Early detection of suboptimal vitamin B12 levels in breast milk is important for deficiency prevention and adequate storage maintenance, for your baby’s optimal development.


GLOBAL TRENDS – WHERE ARE U?
Vitamin B-12 deficiency and subclinical deficiency are common globally, including industrial and western countries, including Europe. Moreover, modern lifestyles and current diet trends, account for inadequate animal food sources in lactating women’s diet, leading to lower than recommended vitamin B12 daily intakes.
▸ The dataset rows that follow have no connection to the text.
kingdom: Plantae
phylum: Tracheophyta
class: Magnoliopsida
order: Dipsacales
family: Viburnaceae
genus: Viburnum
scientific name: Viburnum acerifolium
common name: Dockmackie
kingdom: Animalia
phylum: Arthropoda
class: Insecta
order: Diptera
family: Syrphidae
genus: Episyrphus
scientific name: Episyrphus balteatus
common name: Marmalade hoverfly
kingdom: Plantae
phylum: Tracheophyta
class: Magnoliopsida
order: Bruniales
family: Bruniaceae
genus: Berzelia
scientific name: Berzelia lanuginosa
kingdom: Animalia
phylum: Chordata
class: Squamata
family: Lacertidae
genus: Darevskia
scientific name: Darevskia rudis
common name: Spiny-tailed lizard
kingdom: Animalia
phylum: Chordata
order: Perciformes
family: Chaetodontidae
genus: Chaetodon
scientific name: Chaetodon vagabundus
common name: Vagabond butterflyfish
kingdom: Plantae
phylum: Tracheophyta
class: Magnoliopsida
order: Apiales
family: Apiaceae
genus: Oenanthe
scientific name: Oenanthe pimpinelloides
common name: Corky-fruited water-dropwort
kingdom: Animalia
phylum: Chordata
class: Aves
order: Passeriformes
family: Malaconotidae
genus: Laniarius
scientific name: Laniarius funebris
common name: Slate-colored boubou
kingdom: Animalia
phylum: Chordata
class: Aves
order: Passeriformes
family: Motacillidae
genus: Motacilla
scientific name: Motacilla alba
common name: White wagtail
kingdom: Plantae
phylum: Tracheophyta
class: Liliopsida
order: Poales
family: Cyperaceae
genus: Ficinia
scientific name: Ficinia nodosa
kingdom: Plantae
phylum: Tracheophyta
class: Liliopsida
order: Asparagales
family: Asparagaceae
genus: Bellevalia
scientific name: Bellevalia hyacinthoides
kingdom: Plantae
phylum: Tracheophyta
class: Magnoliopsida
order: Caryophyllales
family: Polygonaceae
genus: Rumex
A true deficiency or a marginal vitamin B12 status is prevalent when intake of animal food sources (such as meat, egg, fish and dairy) is low. Risk of a B-12 deficiency is not limited to those following strict vegetarian or vegan diets, but is also apparent in women whose intake of meat is low.
According to the National Academy of Press, the B12 in mother's milk is more affected by current maternal B12 intake rather than mother's vitamin B12 liver stores.